WILLIAMSTOWN, Mass. — The Mount Greylock School Building Committee on Thursday pressed its construction team for an answer to the most pressing project-related question facing the district.
 
"Where are we on the contingency?" committee member Al Terranova asked. "The one that's going to pay for the parking lot."
 
The district hopes to pay for a $700,000 renovation of the middle-high school parking lot from a $2 million "owner's contingency" built into the $64.7 million budget for the addition/renovation project.
 
On Thursday, the building committee approved $117,000 worth of change orders, including about $80,000 for a change to the roof of the renovated gymnasium.
 
Those and previously approved changes bring the contingency line down to about $1.86 million.
 
"There's $250,000 to $300,000 of additional changes out there," predicted owner's project manager Trip Elmore of Dore & Whittier Project Management. "Based on the knowledge I have, I expect that [contingency] number to be $1.5 million."
 
SBC member Richard Cohen asked Elmore when the committee will be able to have more confidence that will be the number.
 
"Hopefully, January," Elmore said. "What I'd like to do it get as many of the changes in front of you in January. Maybe some spills into February.
 
"Knowing in Februrary we'll have a little more done ... then we have a discussion of: This is what we see coming down the pike in terms of changes and exposure. Then we'll say, 'Do you want to go forward with the parking lot or not?' "
 
Chairman Mark Schiek tried to nail down a "drop dead" date for the district's decision, which ultimately will come from the regional Transition Committee with the advice of the School Building Committee.
 
"It's going to be before spring," Turner Construction's Mike Giso told the committee. "They can't start until June, and they need enough time to get some engineering submittals done."
 
Elmore reinforced that notion.
 
"If I was the sub[contractor], I'd be starting to bid pretty hard in the winter for summer work to make sure I'm capitalizing on the money-making months," he said. "I'd also have some concern that if we don't capture that guy's time — if we don't sign him up — does he get overbooked?"
 
"It seems like the February meeting or, at the latest, the March meeting," committee member and Williamstown Selectman Hugh Daley said.
 
Giso said the conservative "drop dead" date for a district decision would be February.
 
Cohen countered that there are two sides of the coin when it comes to acting conservatively: an earlier decision to minimize cost of the parking lot and a later decision to maximize confidence in the availability of contingency.
 
The bulk of the contingency funds allocated on Thursday were for a modification to existing gymnasium, which was renovated as part of the project.

-------------------------

> _REQUIRED TASKS_
(1) Return the passage of the school building article from "Those and previously" to "spills into February.", copied word for word.
(2) Based on the school building article, answer yes or no to each statement below, quoting the words that decide it: (a) The parking lot renovation is expected to cost $700,000. (b) Giso gave March as the conservative deadline for the district's decision. (c) Elmore expects the contingency to end up at $1.5 million.

-------------------------

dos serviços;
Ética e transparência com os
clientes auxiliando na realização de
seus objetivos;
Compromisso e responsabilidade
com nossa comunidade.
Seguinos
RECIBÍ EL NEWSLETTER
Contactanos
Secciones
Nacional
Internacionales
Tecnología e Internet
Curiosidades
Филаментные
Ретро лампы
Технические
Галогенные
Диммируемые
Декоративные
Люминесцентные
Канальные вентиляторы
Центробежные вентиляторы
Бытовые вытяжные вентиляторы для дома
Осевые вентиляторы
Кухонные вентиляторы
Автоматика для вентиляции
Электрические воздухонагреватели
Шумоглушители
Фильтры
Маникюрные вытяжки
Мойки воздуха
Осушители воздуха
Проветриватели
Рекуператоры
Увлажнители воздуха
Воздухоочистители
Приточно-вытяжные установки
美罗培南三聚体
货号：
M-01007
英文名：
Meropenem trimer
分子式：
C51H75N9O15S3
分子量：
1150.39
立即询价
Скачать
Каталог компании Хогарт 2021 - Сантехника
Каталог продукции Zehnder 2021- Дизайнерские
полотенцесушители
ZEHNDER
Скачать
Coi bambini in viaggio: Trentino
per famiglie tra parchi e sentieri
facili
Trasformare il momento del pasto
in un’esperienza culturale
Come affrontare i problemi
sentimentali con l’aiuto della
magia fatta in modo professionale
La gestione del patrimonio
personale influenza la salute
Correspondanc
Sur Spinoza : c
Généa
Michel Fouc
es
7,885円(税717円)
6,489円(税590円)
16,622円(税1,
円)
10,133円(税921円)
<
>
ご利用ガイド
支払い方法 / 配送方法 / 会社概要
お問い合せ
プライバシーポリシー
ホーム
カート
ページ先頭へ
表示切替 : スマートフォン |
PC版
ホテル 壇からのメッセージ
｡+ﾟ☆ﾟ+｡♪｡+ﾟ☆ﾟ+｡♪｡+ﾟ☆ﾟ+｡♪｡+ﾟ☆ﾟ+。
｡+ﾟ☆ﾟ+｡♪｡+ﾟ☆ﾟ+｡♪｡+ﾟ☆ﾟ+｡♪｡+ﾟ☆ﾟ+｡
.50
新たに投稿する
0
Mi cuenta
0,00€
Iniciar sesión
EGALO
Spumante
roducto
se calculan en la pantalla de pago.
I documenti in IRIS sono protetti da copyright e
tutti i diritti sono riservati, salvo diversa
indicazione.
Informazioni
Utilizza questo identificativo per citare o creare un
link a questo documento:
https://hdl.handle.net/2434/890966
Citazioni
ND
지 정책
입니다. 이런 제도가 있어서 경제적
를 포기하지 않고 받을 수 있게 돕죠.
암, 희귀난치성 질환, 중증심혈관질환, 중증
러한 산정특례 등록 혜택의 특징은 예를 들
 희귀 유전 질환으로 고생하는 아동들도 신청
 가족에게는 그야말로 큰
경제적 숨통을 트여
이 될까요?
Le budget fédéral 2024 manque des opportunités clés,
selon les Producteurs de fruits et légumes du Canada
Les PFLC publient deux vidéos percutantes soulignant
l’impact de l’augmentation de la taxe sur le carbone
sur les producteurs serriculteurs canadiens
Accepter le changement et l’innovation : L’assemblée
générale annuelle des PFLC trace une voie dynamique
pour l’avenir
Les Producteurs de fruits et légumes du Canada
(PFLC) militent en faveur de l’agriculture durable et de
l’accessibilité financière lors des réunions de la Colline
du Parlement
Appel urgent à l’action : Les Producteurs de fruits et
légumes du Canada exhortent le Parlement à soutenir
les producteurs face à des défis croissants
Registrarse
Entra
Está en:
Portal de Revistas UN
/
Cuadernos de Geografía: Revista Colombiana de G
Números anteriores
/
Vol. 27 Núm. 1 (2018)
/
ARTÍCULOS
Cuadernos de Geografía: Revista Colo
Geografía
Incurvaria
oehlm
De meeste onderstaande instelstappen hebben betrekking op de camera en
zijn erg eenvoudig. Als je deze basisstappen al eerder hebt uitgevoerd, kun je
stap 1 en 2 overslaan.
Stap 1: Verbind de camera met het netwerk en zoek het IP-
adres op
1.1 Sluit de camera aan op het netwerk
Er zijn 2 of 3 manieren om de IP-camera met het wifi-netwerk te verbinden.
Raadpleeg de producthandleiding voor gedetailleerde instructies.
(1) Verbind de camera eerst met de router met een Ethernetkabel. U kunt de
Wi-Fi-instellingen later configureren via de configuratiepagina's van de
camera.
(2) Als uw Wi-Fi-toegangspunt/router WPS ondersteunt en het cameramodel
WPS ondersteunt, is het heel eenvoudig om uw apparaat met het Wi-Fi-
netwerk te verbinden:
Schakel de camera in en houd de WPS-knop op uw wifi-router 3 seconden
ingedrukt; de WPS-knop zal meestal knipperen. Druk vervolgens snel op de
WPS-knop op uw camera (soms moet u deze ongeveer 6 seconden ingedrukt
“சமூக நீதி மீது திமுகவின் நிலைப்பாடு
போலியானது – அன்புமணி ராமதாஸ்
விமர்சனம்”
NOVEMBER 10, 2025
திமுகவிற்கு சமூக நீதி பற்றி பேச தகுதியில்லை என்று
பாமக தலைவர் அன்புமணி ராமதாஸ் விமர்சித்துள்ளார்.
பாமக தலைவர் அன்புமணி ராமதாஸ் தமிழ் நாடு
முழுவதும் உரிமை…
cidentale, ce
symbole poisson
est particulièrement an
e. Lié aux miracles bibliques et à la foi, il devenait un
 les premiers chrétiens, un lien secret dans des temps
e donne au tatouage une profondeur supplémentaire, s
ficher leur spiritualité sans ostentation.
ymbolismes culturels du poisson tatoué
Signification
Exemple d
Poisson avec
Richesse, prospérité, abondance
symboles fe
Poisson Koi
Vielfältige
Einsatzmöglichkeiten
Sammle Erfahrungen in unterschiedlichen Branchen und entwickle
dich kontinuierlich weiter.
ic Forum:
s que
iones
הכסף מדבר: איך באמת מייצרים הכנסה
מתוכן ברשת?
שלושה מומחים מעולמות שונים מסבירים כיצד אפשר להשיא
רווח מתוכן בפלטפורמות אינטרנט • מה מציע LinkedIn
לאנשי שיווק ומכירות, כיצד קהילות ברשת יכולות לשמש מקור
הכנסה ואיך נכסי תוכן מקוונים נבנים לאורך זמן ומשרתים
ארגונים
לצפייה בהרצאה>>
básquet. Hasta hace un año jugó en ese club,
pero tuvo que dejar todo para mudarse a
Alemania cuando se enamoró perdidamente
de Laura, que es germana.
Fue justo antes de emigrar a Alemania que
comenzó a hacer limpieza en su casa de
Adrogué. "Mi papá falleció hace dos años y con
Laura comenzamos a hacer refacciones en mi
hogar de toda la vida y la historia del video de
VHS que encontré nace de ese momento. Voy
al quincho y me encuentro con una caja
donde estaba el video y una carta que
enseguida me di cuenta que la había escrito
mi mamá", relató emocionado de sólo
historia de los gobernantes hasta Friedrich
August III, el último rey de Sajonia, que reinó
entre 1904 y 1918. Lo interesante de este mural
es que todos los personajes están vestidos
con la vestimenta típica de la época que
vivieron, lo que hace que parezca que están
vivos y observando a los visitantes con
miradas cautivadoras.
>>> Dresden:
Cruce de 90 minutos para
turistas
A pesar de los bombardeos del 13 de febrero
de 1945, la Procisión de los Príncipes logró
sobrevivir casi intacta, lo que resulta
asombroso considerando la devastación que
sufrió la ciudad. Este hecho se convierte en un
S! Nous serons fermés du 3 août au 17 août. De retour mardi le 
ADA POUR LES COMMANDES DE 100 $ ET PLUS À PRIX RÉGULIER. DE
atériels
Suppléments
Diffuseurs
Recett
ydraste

-------------------------

> _ANSWERS FOR EACH ITEM_
(1)
Those and previously approved changes bring the contingency line down to about $1.86 million.
 
"There's $250,000 to $300,000 of additional changes out there," predicted owner's project manager Trip Elmore of Dore & Whittier Project Management. "Based on the knowledge I have, I expect that [contingency] number to be $1.5 million."
 
SBC member Richard Cohen asked Elmore when the committee will be able to have more confidence that will be the number.
 
"Hopefully, January," Elmore said. "What I'd like to do it get as many of the changes in front of you in January. Maybe some spills into February.

(2)
(a) Yes: "The district hopes to pay for a $700,000 renovation of the middle-high school parking lot"
(b) No: "for a district decision would be February."
(c) Yes: "I expect that [contingency] number to be $1.5 million."